This is a great question! Thanks for bringing it to meta.
Question(s):
I am going to summarize your question into two major points.
- Should we try to avoid creation of tags if another tag will work?
- How aggressively should we curate tags?
TL;DR:
- Yes, if you are contributing content, then try to avoid creation of tags if another tag will work.
- You should not aggressively curate tags.
Why?
I put in the TL;DR because I am afraid I will be somewhat long winded here. Please bear with me while I do some exposition to build context, and hopefully establish why I think the above is true.
Who needs to find the questions via tags?
Primarily answerers. Non-answerers are most likely to find the the questions and answers they are looking for via a web search engine. But answerers, the bread and butter of stack exchange, will often follow tags to help find questions to answer. So removing a superfluous minor tag is not nearly as important as getting an appropriate tag affixed. For the same reason, an incorrect tag, should be removed so as not to provide a false positive to those same answerers.
Things to be aware of when editing:
Edits without the edit privilege (suggested edits) require someone else’s attention. One of the reject reasons for suggested edits is:
no improvement whatsoever This edit does not make the post even a little bit easier to read, easier to find, more accurate or more accessible. Changes are either completely superfluous or actively harm readability.

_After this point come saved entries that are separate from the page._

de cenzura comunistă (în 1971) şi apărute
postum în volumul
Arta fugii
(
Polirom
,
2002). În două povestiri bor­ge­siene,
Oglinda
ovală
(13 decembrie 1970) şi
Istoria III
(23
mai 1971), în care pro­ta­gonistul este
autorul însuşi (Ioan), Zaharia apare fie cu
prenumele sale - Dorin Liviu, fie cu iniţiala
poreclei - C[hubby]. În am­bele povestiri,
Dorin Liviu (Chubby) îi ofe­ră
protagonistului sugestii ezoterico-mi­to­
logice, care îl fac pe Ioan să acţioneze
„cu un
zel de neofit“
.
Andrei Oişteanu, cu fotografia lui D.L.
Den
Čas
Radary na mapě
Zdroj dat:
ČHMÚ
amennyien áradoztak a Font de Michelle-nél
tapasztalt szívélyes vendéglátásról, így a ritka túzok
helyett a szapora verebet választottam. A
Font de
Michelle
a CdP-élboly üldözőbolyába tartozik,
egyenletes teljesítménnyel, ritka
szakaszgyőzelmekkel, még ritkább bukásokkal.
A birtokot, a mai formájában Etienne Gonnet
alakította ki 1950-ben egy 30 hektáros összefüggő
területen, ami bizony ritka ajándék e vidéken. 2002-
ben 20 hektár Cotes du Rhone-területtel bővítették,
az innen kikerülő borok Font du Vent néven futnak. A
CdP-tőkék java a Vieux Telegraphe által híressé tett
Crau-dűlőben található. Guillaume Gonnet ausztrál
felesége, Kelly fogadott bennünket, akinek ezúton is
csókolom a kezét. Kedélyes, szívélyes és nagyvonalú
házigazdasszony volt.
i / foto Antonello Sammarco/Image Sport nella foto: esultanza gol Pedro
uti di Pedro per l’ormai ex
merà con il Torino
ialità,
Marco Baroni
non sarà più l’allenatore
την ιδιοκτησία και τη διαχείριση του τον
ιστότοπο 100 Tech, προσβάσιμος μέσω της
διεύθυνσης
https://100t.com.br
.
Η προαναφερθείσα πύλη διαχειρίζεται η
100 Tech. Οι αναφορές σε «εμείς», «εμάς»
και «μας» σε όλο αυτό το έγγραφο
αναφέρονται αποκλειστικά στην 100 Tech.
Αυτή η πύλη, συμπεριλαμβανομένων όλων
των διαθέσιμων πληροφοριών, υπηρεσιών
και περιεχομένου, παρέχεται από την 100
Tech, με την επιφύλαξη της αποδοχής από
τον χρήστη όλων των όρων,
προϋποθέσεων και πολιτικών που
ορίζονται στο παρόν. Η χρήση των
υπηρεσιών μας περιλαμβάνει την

Edits drive posts to the front page.
So while edits are good, annoying answerers with a lot of churn on the front page is not good.
These two things mean;
Try to make your edits count
Generally try to fix any problems with the post when you are editing it. This is especially relevant if you come to the post to edit the tags. Don't simply replace a tag and move on. Take a moment to cleanup anything else that the posts needs.
On sites in which I have the edit privilege, I will freely make very small edits to new posts, but as the post ages, will need to see a better reason than something small. But this also means that for posts that have been recently answered, or had other activity that drives them to the front page, I might then take the time to fix smaller things, since they have already been bumped.
Why tags as an organizing tool?
Tags are very flexible and easy for the user to use. They are easily created in a distributed fashion, and have been shown to generally converge toward consistent meaning within a community.
There are however a couple of disadvantages, from Wikipedia:
... the resulting metadata can include homonyms (the same tags used with different meanings) and synonyms (multiple tags for the same concept), which may lead to inappropriate connections between items and inefficient searches for information about a subject.
Synonyms
Jeff Atwood had a blog post a few years back describing the Whys and Whats of the tag synonym system.
The official page has this:
Users with more than 1250 reputation and a total answer score of 5 or more on the tag, can suggest tag synonyms. Users with a total answer score (total upvotes minus total downvotes) of 5 or more on the tag, can vote for tag synonyms. Suggestions will be automatically approved when they reach a score of 4, and automatically deleted when they reach a score of -2.
You can suggest tag synonyms at 1250 reputation (2500 on graduated sites) if you have an answer score of at least 5 in the tag. But we don't have a lot of users that meet this criteria, so to date this has been a moderator (Sean) activity.
When to use Meta?
Meta is about giving the community a place to ask and answer question about the site. Via voting on these things, it gives the community an opportunity to weigh in on things.
Meta questions on SO for tags are really about largely deployed tags, when they need to be made more specific or maybe have attracted lots of misuse so should be edited out and then have the tag wiki give advice on what the tags should be used or for...
Homonyms, once they get to be a big enough problem, should likely be dealt with in Meta. These sorts of discussions would likely benefit from the community getting a chance to weigh in on how best to deal with it.
One more thought about removing small tags.
I personally think trying to remove small tags (that are not obviously in error) that have been used more than a few times, is fighting against the tide. Some things to consider:
- All tags started with a list of 1 post.
- Someone thought the tag relevent (someone else may also).
- Since we are somewhat catering to answerers, and they are following tags, small use tags are likely not a big enough problem to warrant editing a post.